Researchers from Princeton University, Karlstad University and KTH Royal Institute of Technology published a report detailing how adversaries can combine monitored DNS requests with known website fingerprinting attacks to create a new type of DNS-enhanced correlation attack to reveal Tor users and their website activity.
The Tor network relies on relays for anonymous browsing, or “nodes” that decrypts a layer of encryption traffic to reveal only the next relay in the circuit in order to pass the remaining encrypted data onto it. Exit relays is the last node that Tor traffic passes through before it reaches its destination by encrypting the innermost layer of encryption and sends the original data to its destination without unveiling the source IP address.

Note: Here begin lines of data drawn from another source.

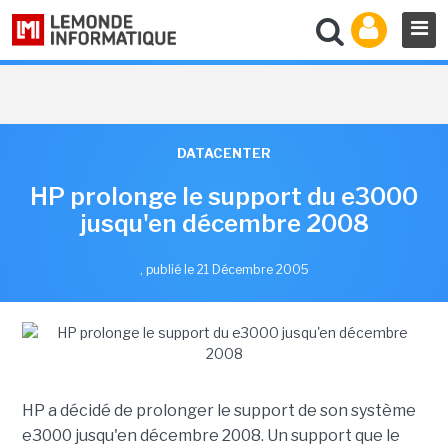
DATACENTER
HP prolonge le support du e3000
jusqu'en décembre 2008
,
publié le 21 Décembre 2005
HP a décidé de prolonger le support de son système
e3000 jusqu'en décembre 2008. Un support que le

Dubbed DefecTor, the DNS-enhanced correlation attack improves the fingerprinting attacks through the attacker’s ability to observe DNS traffic from Tor exit relays. Using a DNS correlation attack, they can match packets that go into the network to packets that leave and link the source IP address to website activity. Mapping DNS traffic to websites proves as highly accurate even with using simple techniques, and correlating the observed websites with a website fingerprinting attack greatly improves the precision when monitoring websites with a low Alexa index. Researchers also discovered that Google DNS Servers accounted for almost 40% of all DNS requests exiting the Tor network.
“We find that DNS traffic traverses many networks that are entirely different than the networks that subsequent web traffic traverses,” said Philip Winters, one of the leading researchers. “This means that past research likely underestimated the threat of correlation attacks because there are entities on the Internet such as ISPs, autonomous systems, or Internet exchange points that can monitor some DNS traffic but not web traffic coming out of the Tor network and potentially use the DNS traffic to deanonymize Tor users.”
The researchers note that while adversaries can leverage DNS correlation attacks to compromise data, it is not an immediate cause for concern. Tor developers are already devising new ways to make website fingerprinting attacks more difficult to execute through requesting various types of padding from Tor relays. Malicious exit relays attempt to steal user credentials, but are often prevented through shipping with NoScript and HTTPs-Everywhere extensions. There are other actions that can be taken to prevent DefecTor attacks, such as Tor relay operators ensuring that the network maintains more diversity into how exit relays resolve DNS domains.
The researchers have made their code, data, and replication instructions available online.